Michigan Supreme Court Tightens Scrutiny on “Attendant Care” Claims Where the Care is Provided for Ordinary Household Tasks by Family Members

The Michigan Supreme Court has significantly tightened the standards to apply for and receive allowable “attendant care” benefits under MCL 500.3107(1)(a) of Michigan’s No-Fault Act for claims that “attendant care” benefits are owed for ordinary household tasks and where such care is provided by a family member as opposed to a professional practitioner.

In short, the Court put an end to claims by family members seeking reimbursement for providing basic, non-professional household services tasks to assist claimants injured in motor vehicle accidents.

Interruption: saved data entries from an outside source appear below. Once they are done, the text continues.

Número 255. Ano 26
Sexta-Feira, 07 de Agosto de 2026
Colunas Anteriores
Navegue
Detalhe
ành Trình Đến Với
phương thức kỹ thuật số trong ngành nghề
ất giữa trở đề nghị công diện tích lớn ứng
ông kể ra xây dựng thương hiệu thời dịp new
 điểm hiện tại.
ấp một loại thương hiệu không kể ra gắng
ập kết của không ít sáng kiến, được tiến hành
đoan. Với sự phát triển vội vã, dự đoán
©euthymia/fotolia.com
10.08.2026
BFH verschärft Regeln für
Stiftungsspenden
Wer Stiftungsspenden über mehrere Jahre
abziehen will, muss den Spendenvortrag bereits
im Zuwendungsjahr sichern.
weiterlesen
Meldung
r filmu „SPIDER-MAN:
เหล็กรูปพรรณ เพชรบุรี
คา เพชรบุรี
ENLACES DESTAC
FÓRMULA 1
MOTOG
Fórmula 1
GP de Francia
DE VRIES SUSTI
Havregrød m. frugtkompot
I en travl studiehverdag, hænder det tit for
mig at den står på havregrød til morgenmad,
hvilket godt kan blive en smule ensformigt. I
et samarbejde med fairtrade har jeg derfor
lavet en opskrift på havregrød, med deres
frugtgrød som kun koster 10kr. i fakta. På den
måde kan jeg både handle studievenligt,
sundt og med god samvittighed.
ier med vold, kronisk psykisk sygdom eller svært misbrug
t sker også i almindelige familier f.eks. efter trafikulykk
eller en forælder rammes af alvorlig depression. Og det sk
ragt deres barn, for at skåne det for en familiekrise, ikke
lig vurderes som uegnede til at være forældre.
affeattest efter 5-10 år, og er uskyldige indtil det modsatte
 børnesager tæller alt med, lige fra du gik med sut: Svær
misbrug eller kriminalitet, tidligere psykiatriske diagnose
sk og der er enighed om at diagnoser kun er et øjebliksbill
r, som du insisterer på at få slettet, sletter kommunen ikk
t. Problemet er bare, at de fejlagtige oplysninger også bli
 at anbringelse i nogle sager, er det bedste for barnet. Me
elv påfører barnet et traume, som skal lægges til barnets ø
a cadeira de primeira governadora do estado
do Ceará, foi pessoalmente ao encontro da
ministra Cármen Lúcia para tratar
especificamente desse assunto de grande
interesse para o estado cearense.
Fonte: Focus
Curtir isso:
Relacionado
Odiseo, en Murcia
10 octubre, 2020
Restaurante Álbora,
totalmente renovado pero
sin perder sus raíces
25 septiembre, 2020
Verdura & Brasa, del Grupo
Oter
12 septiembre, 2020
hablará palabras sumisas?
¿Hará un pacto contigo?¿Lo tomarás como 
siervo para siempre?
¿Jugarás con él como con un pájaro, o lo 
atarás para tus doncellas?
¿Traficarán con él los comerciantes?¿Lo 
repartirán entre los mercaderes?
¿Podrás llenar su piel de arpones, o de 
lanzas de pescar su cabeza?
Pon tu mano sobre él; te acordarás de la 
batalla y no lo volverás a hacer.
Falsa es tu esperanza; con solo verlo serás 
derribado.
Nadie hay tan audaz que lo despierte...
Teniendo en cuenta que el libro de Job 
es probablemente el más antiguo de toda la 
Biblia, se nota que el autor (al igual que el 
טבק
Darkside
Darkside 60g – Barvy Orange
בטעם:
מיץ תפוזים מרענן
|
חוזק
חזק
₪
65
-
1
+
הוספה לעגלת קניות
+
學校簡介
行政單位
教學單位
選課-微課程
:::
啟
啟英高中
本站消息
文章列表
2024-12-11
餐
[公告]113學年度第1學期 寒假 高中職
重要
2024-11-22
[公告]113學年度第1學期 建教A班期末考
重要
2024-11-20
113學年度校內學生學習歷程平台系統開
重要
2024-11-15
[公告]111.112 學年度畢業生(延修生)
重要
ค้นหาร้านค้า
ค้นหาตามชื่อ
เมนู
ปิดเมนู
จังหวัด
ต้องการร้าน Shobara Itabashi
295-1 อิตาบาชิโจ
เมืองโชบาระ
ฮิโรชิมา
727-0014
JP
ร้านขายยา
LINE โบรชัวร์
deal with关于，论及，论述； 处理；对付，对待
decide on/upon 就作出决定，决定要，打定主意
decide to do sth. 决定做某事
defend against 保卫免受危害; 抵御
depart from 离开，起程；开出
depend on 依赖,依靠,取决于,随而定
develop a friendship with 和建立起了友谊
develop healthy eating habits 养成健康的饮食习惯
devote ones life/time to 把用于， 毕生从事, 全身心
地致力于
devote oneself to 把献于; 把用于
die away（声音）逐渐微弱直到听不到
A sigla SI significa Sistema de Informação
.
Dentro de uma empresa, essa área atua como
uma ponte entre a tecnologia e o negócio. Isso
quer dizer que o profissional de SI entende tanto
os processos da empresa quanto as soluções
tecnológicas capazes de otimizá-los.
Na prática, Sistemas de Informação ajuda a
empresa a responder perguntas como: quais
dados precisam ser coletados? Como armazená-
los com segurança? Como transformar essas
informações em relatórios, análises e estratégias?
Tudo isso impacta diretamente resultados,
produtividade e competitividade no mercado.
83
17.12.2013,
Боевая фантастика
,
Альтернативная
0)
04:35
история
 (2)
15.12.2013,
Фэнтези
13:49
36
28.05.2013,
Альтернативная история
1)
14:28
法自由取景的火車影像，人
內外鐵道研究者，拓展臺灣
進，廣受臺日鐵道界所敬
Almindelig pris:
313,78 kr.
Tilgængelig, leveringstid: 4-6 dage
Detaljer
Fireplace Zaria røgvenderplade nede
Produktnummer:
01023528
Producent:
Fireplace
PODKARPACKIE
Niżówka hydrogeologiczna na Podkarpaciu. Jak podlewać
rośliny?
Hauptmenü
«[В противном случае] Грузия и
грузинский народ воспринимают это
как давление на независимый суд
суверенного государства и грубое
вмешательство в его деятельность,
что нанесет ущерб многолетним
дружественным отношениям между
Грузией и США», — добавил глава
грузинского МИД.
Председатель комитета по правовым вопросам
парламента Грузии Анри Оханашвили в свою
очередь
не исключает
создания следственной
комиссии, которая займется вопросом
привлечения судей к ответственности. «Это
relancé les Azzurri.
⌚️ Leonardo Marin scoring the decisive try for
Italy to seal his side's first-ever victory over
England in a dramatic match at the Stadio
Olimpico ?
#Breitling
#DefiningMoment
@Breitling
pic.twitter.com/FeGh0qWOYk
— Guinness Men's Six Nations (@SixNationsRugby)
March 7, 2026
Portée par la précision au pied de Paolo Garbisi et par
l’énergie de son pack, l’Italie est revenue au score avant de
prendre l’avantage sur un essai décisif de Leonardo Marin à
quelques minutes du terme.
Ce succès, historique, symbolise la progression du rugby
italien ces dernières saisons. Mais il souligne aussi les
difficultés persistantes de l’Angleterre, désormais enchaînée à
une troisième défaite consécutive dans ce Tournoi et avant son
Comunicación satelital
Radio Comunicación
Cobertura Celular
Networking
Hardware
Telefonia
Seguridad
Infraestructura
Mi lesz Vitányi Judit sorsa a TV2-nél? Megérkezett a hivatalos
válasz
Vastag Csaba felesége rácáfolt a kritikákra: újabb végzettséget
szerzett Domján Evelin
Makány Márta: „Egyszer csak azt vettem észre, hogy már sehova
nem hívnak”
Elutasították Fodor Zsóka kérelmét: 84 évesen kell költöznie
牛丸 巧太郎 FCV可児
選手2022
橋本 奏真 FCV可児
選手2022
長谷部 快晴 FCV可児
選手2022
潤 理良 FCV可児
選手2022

Here, the Court makes clear that “allowable expenses” under MCL 500.3107(1)(a) must be for an injured person’s “care, recovery or rehabilitation” and whether such care is necessitated by the injury sustained in the motor vehicle accident.  Accordingly, the Court held that reimbursement for “ordinary household tasks” unrelated to the injury will no longer be allowed.  The Court also made sure that claims for reimbursement will be supported by legitimate requests for compensation and proof that such compensation is truly for the provision of the medically necessary services to which an injured party is entitled under the No-Fault Act.

This case will put an end to claims by spouses and family members for charging insurance companies daily fees or rates for providing allegedly “allowable expense” services that are nothing more than ordinary household tasks and basic assistance to the injured claimant unrelated to any “care, recovery or rehabilitation” necessitated by the injury.